Front-page of The Southern Cross of Juy 16, 1930
By 1933, the Great Depression also affected The Southern Cross. In a gesture of concern for the staff, it was agreed in November that year to reduce the cut in salaries from 10% to only 5%.
The declining circulation was the largest in the newspapers 13-year history, even if other publications were suffering much worse contractions. It would prove difficult to recapture readers lost during the hard years of 1930-34, because they had dropped out of the habit of buying The Southern Cross, as chairman GW Peart noted in 1935.
Economic conditions notwithstanding, in 1933 the company started to sell books, with a volume of Mgr Kolbe’s poetry among the best-sellers. Out of that endeavour grew the Catholic Bookshop, which the Catholic Newspaper & Publishing Company owned until it was sold to the Schoenstatt Institute in 1982.
Those were the days when a trip overseas was still a big event.
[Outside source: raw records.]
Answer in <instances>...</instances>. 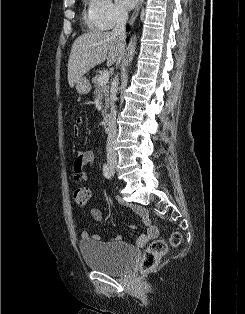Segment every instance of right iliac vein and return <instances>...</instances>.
I'll return each instance as SVG.
<instances>
[{
    "label": "right iliac vein",
    "instance_id": "63e3f726",
    "mask_svg": "<svg viewBox=\"0 0 245 314\" xmlns=\"http://www.w3.org/2000/svg\"><path fill=\"white\" fill-rule=\"evenodd\" d=\"M109 167H110L111 171H114V172H115V170H116V164H115L114 162H110V163H109Z\"/></svg>",
    "mask_w": 245,
    "mask_h": 314
}]
</instances>
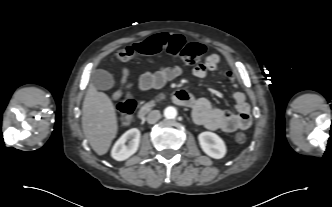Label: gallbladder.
<instances>
[{
	"label": "gallbladder",
	"mask_w": 332,
	"mask_h": 207,
	"mask_svg": "<svg viewBox=\"0 0 332 207\" xmlns=\"http://www.w3.org/2000/svg\"><path fill=\"white\" fill-rule=\"evenodd\" d=\"M91 83L98 90H109L113 88L115 81L109 72L99 69L93 72Z\"/></svg>",
	"instance_id": "1"
}]
</instances>
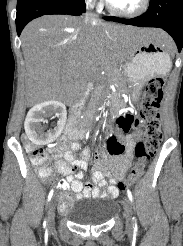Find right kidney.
<instances>
[{
	"label": "right kidney",
	"mask_w": 183,
	"mask_h": 246,
	"mask_svg": "<svg viewBox=\"0 0 183 246\" xmlns=\"http://www.w3.org/2000/svg\"><path fill=\"white\" fill-rule=\"evenodd\" d=\"M55 114L59 117L57 129L45 133L41 123L47 122V118ZM65 106L55 100L46 101L35 105L30 109L25 120V132L28 138L36 145H46L55 140L61 133L66 122Z\"/></svg>",
	"instance_id": "ca27d5eb"
}]
</instances>
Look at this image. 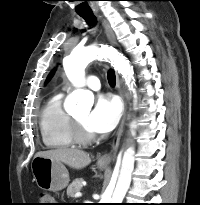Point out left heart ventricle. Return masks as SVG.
I'll return each instance as SVG.
<instances>
[{
  "label": "left heart ventricle",
  "instance_id": "obj_1",
  "mask_svg": "<svg viewBox=\"0 0 200 205\" xmlns=\"http://www.w3.org/2000/svg\"><path fill=\"white\" fill-rule=\"evenodd\" d=\"M89 113L88 111H83V112H80L78 114H76L74 116V118L82 125V127L84 128V130L89 133V134H93L87 127L86 125V119L88 117Z\"/></svg>",
  "mask_w": 200,
  "mask_h": 205
}]
</instances>
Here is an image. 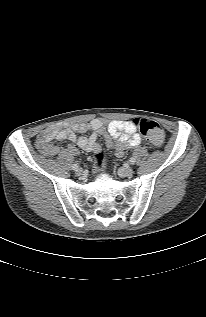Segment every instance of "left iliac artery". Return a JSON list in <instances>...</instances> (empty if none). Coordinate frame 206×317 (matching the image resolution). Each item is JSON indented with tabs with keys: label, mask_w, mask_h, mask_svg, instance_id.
Instances as JSON below:
<instances>
[{
	"label": "left iliac artery",
	"mask_w": 206,
	"mask_h": 317,
	"mask_svg": "<svg viewBox=\"0 0 206 317\" xmlns=\"http://www.w3.org/2000/svg\"><path fill=\"white\" fill-rule=\"evenodd\" d=\"M129 162H130V164H134L136 162V159L134 157H131Z\"/></svg>",
	"instance_id": "44dca946"
}]
</instances>
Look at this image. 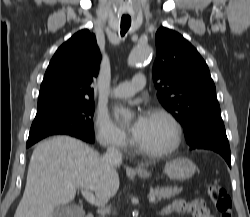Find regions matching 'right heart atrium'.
Listing matches in <instances>:
<instances>
[{"label": "right heart atrium", "mask_w": 250, "mask_h": 217, "mask_svg": "<svg viewBox=\"0 0 250 217\" xmlns=\"http://www.w3.org/2000/svg\"><path fill=\"white\" fill-rule=\"evenodd\" d=\"M96 138L101 145L107 148L125 151L129 147V139L111 118L103 112H99L95 120Z\"/></svg>", "instance_id": "right-heart-atrium-1"}]
</instances>
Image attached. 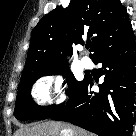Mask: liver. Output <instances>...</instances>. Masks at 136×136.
Returning a JSON list of instances; mask_svg holds the SVG:
<instances>
[{
    "mask_svg": "<svg viewBox=\"0 0 136 136\" xmlns=\"http://www.w3.org/2000/svg\"><path fill=\"white\" fill-rule=\"evenodd\" d=\"M14 136H93L65 123L48 121L19 129Z\"/></svg>",
    "mask_w": 136,
    "mask_h": 136,
    "instance_id": "liver-1",
    "label": "liver"
}]
</instances>
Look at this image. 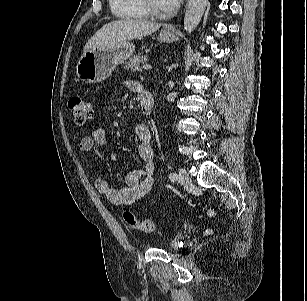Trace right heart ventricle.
I'll use <instances>...</instances> for the list:
<instances>
[{"mask_svg":"<svg viewBox=\"0 0 307 301\" xmlns=\"http://www.w3.org/2000/svg\"><path fill=\"white\" fill-rule=\"evenodd\" d=\"M112 13L121 19H144L147 13L140 0H109Z\"/></svg>","mask_w":307,"mask_h":301,"instance_id":"1","label":"right heart ventricle"}]
</instances>
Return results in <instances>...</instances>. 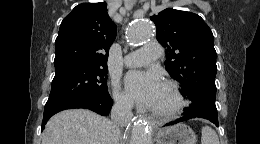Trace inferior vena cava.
<instances>
[{
  "instance_id": "1",
  "label": "inferior vena cava",
  "mask_w": 260,
  "mask_h": 144,
  "mask_svg": "<svg viewBox=\"0 0 260 144\" xmlns=\"http://www.w3.org/2000/svg\"><path fill=\"white\" fill-rule=\"evenodd\" d=\"M132 108V101L124 98L115 99L111 109V122L115 133L120 135L121 129L131 121L133 116ZM116 144H118V142H116Z\"/></svg>"
}]
</instances>
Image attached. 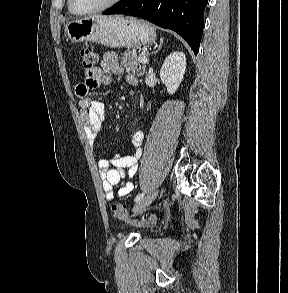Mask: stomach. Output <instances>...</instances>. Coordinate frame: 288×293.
<instances>
[{"label":"stomach","instance_id":"obj_1","mask_svg":"<svg viewBox=\"0 0 288 293\" xmlns=\"http://www.w3.org/2000/svg\"><path fill=\"white\" fill-rule=\"evenodd\" d=\"M65 33L72 43L90 41L110 48H135L154 43L156 37L152 27L144 21L101 15L70 21L65 25Z\"/></svg>","mask_w":288,"mask_h":293}]
</instances>
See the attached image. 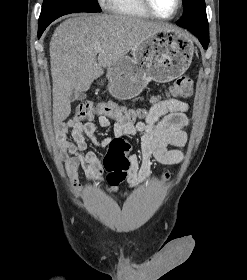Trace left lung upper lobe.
<instances>
[{"label":"left lung upper lobe","mask_w":247,"mask_h":280,"mask_svg":"<svg viewBox=\"0 0 247 280\" xmlns=\"http://www.w3.org/2000/svg\"><path fill=\"white\" fill-rule=\"evenodd\" d=\"M184 12L178 21L179 25L188 30L194 29L197 32L209 36V26L206 15L204 0H183Z\"/></svg>","instance_id":"1"}]
</instances>
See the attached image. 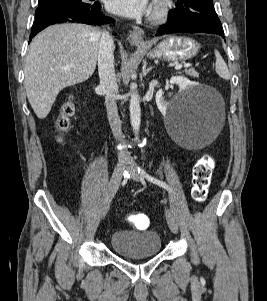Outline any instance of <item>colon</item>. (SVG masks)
<instances>
[{"label":"colon","mask_w":267,"mask_h":301,"mask_svg":"<svg viewBox=\"0 0 267 301\" xmlns=\"http://www.w3.org/2000/svg\"><path fill=\"white\" fill-rule=\"evenodd\" d=\"M73 112V103L66 101L62 105L56 120V129L59 136L68 129ZM215 165L214 158L205 155L194 166L192 174V197L195 201L204 202L207 199ZM129 220L138 229H144L149 225V219L143 213H134L129 216Z\"/></svg>","instance_id":"obj_1"}]
</instances>
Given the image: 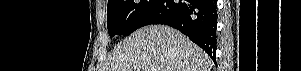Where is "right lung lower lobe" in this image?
I'll return each instance as SVG.
<instances>
[{
    "mask_svg": "<svg viewBox=\"0 0 301 71\" xmlns=\"http://www.w3.org/2000/svg\"><path fill=\"white\" fill-rule=\"evenodd\" d=\"M150 24H165L176 28L216 62V0H157L141 21L140 27Z\"/></svg>",
    "mask_w": 301,
    "mask_h": 71,
    "instance_id": "1",
    "label": "right lung lower lobe"
}]
</instances>
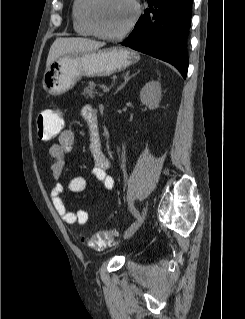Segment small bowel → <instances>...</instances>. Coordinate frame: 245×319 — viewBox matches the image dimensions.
<instances>
[{
    "instance_id": "1",
    "label": "small bowel",
    "mask_w": 245,
    "mask_h": 319,
    "mask_svg": "<svg viewBox=\"0 0 245 319\" xmlns=\"http://www.w3.org/2000/svg\"><path fill=\"white\" fill-rule=\"evenodd\" d=\"M81 116L90 128L93 142L92 155L94 158V166L92 174L98 179L100 184L108 191L115 187V179L108 171L112 167L110 159L104 154L100 138H99V113L92 105H85L82 108ZM75 144V134L72 129H64L59 136V140L49 147V155L52 158L51 172L55 179H59L64 171L65 157L72 150ZM86 187V180L84 177L76 176L68 181L66 185L57 183L53 186L50 196L53 205L62 218L69 225L78 224L83 227L89 219V213L85 209H77L75 212L69 210L62 198L65 190L71 193H80ZM104 209V206L95 208L94 212L98 213Z\"/></svg>"
}]
</instances>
So when Mgr John Colgan, who had succeeded Fr Morris as editor in 1931, attended the 1936 International Congress of Catholic Journalists in Rome, he applied for six months leave. Fr Gavan Duffy SJ stood in for him, though the newspaper’s content was mostly run by the managing editor, Mr MJ Rowntree. Two years later, Fr Louis Stubbs substituted for Fr Colgan; in 1948 Fr Stubbs became editor.
The Southern Cross was not the only Catholic newspaper in South Africa at the time. The Catholic Times was published in Johannesburg. That newspaper was at the centre of some rancour when a disaffected advertising agent started to sell adverts for the Catholic Times by creating an impression that it had replaced The Southern Cross. A stern exchange of letters resolved that problem.
When chairman Mr Peart travelled to Johannesburg in 1937, he was told that leading Catholics there felt that The Southern Cross was hostile to their region, and in particular to the Catholic Times. The upshot was that the company should acquire the Catholic Times to turn it into a national newspaper. The chairman of the Johannesburg paper, Mr AW Clare, visited Cape Town to discuss the matter, but the company never heard from him on the subject again. So the idea died, as eventually would the Catholic Times, but not before the scheme was revisited in 1958, when Archbishop Owen McCann of Cape Town asked The Southern Cross to take over its publication. This time, the board rejected the idea because of financial implications.